L'Unédic anticipe un déficit alarmant en 2026 et presse l'État de revoir sa politique de prélèvements
L'Unédic, l'organisme paritaire gestionnaire du régime d'assurance chômage, a présenté ce mardi des prévisions financières préoccupantes. Selon ses projections, le régime devrait afficher un déficit de 2,1 milliards d'euros en 2026, une situation qui pousse l'institution à demander instamment à l'État de cesser ses ponctions sur les recettes de l'assurance chômage.
Une trajectoire financière perturbée par les prélèvements étatiques
Dans un communiqué détaillé, l'Unédic explique que sans les prélèvements de l'État, le solde de 2026 serait au contraire positif de 2 milliards d'euros. C'est précisément un prélèvement de 4,1 milliards d'euros prévu cette année-là qui crée ce déséquilibre artificiel. Entre 2023 et 2026, les ponctions de l'État sur les recettes de l'Unédic, effectuées via des « moindres compensations sur les allégements généraux de cotisations patronales », atteindront le montant colossal de 12 milliards d'euros.
« Dans un contexte de perspectives économiques assombries, les prélèvements de l'État sur les recettes du régime dégradent mécaniquement sa situation financière : le désendettement est à l'arrêt depuis 2023 », souligne le communiqué de l'organisme paritaire.
Un retour à l'équilibre conditionné à l'arrêt des ponctions
Les prévisions de l'Unédic montrent cependant une lueur d'espoir pour les années suivantes. Pour 2027 et 2028, l'organisme anticipe des excédents respectifs de 2,8 milliards et 4,8 milliards d'euros. Ces surplus, à condition qu'aucun nouveau prélèvement de l'État ne vienne perturber la trajectoire, devraient permettre au régime de reprendre sa « trajectoire de désendettement » interrompue depuis trois ans.
La dette de l'Unédic, qui s'est lourdement creusée en 2020 et 2021 en raison de la pandémie de Covid-19 et des mesures protectrices mises en place, atteint actuellement 59,4 milliards d'euros. Elle devrait même grimper à 61,5 milliards fin 2026 avant de commencer à diminuer progressivement.
Des charges supplémentaires qui alourdissent la situation
La situation financière se complique également avec le démarrage du remboursement de la dette Covid, une contribution au fonctionnement de France Travail qui dépasse pour la première fois les 5 milliards d'euros, et des recettes moindres liées à la réforme de la CSG des indépendants.

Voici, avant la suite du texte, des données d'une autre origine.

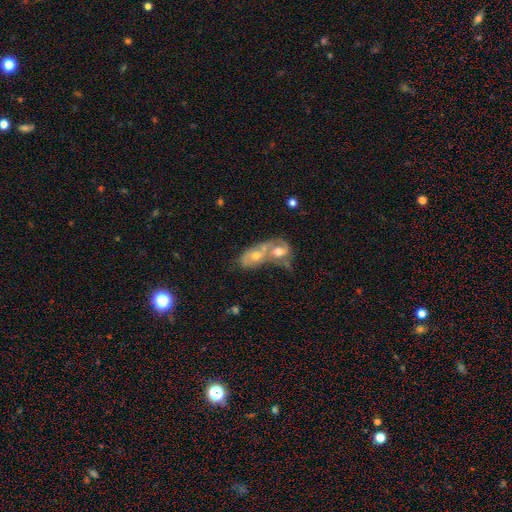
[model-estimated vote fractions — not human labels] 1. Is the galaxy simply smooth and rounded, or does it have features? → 47% smooth, 44% featured or disk, 9% star or artifact.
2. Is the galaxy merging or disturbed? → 81% merger, 9% none, 5% minor disturbance, 5% major disturbance.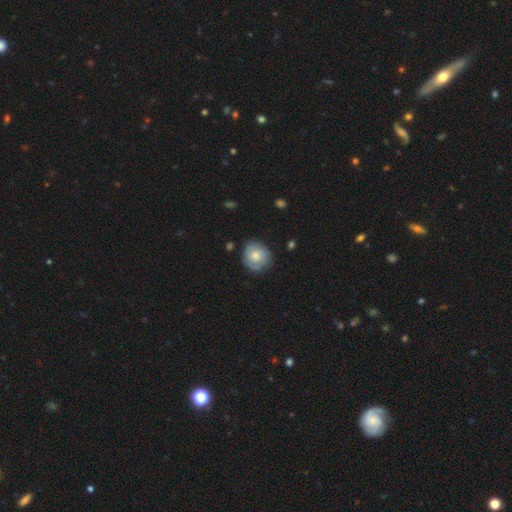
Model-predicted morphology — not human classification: smooth 54%, featured or disk 40%, star or artifact 6%. Down the decision tree: how rounded — round (82%); merging — none (73%).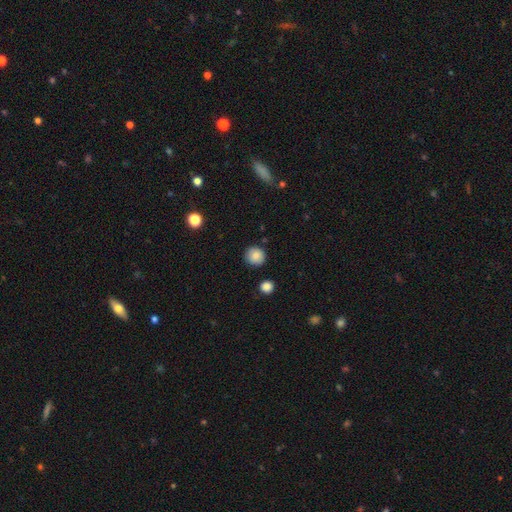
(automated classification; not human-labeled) Smooth or featured: smooth — 84% (star or artifact — 9%)
How rounded: round — 91% (in between — 8%)
Merging: none — 87% (minor disturbance — 9%)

Lors d'une conférence de presse, Patricia Ferrand (CFDT), présidente de l'Unédic, a insisté sur l'urgence de la situation : « Il devient majeur pour nous que cessent les prélèvements de l'État ». Son vice-président, Jean-Eudes Tesson (Medef), a renchéri : « Il faut que toute nouvelle mesure qui ne correspond pas à la raison d'être initiale de l'Unédic soit interdite ».
Un marché de l'emploi stable malgré la conjoncture
Malgré la dégradation actuelle du marché de l'emploi, le nombre de chômeurs indemnisés, actuellement de 2,6 millions, devrait rester stable cette année et l'an prochain avant un léger tassement à 2,5 millions en 2028. Cette stabilité relative s'explique par « l'effet des réformes d'assurance chômage mises en œuvre depuis 2021 » qui ont réduit les indemnités versées aux demandeurs d'emploi.
Les dépenses de l'Unédic, évaluées à 45,3 milliards d'euros en 2025, progresseraient à 46,3 milliards en 2026 puis à 46,6 milliards en 2027, avant de retomber à 46,2 milliards en 2028.
Des prévisions basées sur une croissance économique modeste
Ces projections reposent sur un scénario de croissance économique qui, après 1% en 2026, augmenterait légèrement à 1,1% en 2027 puis 1,2% en 2028. Une trajectoire que l'Unédic invite à « envisager avec précaution en raison de divers aléas, liés notamment à la situation politique et géopolitique ».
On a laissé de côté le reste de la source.